Per mera consequenzialità logica la Corte ha dichiarato costituzionalmente illegittima anche la previsione, contenuta nel successivo secondo periodo, della devoluzione, in via transitoria, ai Comuni già facenti parte delle Comunità montane, del 30% delle risorse sia derivanti dal fondo ordinario nazionale per gli investimenti, sia spettanti agli stessi organismi con riferimento alle altre “disposizioni di legge” come sopra specificato, in quanto si tratta di disposizioni strettamente connesse al primo periodo del comma 187.

I riflessi della pronuncia sulle attività degli Enti Locali

Benché la sentenza in commento abbia affrontato nel merito esclusivamente la questione attinente il finanziamento delle Comunità montane, le originarie censure oggetto dei ricorsi costituzionali meritano di essere approfondite per i riflessi che ne possono derivarne per gli Enti locali.

In particolare, per quanto riguarda la disciplina dei consorzi di funzione, oggetto di giudizio nella originaria previsione di cui alla Finanziaria 2010.

Infatti rispetto a tale tema il mancato pronunciamento sulla questione da parte della Consulta, giustificato dalla normativa sopravvenuta alla finanziaria, ha posto di fatto notevoli problemi circa la possibilità di mantenere in vita le varie realtà di consorzi esistenti.

Come ben ricordato dalla Corte, la materia risulta attualmente regolata dalla disciplina dettata dal Dl. n. 2/10 la quale ha confermato la decorrenza del 2011 per la soppressioni di detti Enti, con conseguente ritrasferimento delle funzioni ai Comuni.

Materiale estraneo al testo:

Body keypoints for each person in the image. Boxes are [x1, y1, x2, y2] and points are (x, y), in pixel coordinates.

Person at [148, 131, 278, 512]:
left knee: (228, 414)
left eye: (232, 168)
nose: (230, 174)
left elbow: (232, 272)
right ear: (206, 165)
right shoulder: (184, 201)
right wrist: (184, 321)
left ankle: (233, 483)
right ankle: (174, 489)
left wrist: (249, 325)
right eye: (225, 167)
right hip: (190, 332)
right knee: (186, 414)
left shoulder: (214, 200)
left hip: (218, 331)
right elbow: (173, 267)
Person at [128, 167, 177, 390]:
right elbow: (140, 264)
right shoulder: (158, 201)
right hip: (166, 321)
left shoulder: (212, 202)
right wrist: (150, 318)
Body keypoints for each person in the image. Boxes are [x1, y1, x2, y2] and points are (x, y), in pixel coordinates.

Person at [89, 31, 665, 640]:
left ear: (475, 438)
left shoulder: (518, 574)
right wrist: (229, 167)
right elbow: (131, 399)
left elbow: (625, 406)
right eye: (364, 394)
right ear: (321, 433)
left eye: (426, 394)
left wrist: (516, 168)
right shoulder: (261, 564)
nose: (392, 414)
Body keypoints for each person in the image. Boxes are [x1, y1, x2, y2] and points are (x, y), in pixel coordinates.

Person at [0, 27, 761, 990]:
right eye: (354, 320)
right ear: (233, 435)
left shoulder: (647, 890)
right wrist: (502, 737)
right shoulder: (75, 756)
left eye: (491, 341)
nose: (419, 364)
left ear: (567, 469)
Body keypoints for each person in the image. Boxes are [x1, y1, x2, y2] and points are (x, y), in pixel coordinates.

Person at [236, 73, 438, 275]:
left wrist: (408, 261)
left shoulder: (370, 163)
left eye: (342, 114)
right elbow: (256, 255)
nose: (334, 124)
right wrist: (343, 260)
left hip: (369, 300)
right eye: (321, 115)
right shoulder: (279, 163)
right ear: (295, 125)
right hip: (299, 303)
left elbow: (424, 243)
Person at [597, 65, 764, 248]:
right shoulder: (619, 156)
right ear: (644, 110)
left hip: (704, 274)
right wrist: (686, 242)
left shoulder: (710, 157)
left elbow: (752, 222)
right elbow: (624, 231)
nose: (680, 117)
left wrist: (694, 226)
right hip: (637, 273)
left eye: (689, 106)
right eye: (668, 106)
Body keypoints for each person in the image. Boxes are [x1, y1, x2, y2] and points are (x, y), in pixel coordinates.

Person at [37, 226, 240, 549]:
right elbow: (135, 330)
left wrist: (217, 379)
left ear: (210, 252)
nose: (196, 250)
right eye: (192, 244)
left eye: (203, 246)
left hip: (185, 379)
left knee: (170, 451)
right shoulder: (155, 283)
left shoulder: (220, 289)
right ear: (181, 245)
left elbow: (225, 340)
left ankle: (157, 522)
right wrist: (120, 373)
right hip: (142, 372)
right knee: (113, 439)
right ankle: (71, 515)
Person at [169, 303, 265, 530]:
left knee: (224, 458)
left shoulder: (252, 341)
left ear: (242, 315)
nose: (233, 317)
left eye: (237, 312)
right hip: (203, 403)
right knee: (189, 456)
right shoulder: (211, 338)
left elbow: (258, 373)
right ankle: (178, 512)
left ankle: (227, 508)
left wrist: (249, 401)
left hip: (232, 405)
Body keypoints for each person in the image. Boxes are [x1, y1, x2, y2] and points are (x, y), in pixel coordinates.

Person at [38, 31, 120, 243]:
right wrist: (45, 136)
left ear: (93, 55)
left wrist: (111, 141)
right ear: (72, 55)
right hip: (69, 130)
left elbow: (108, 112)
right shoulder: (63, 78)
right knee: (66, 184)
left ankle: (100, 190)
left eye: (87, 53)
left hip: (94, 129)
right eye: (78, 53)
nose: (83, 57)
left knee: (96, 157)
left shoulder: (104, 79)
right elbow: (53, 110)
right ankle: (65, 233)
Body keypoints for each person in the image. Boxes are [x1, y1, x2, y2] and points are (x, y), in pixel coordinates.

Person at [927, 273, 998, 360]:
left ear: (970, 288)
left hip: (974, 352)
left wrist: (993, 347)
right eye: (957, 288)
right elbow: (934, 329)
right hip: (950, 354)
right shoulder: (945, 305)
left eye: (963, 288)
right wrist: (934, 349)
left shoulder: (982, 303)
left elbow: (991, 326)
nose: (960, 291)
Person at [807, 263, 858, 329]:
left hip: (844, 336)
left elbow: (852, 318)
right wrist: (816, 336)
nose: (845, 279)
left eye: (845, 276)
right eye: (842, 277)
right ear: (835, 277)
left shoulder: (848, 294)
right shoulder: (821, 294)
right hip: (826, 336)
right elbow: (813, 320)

Il successivo Dl. n. 78/10 all’art. 14, comma 28, è poi intervenuto stabilendo che le funzioni fondamentali dei Comuni, previste dall’art. 21, comma 3 della Legge n. 42/09, siano obbligatoriamente esercitate in forma associata, attraverso convenzione o unione, da parte dei Comuni con popolazione fino a 5.000 abitanti e per i Comuni, appartenenti o già appartenuti a Comunità montane, secondo la popolazione stabilita con legge regionale, comunque inferiore a 3.000 abitanti

E’ evidente come allo stato più di un dubbio si ponga in merito alle numerose realtà esistenti di gestione di funzioni comunali secondo la forma del consorzio di cui all’art. 31 Tuel, quali le Società della Salute, i Consorzi di bonifica, i Consorzi per le attività produttive, le quali saranno chiamate ad un opportuno ripensamento circa il modello di gestione fino ad oggi esercitato attraverso l’istituto consortile.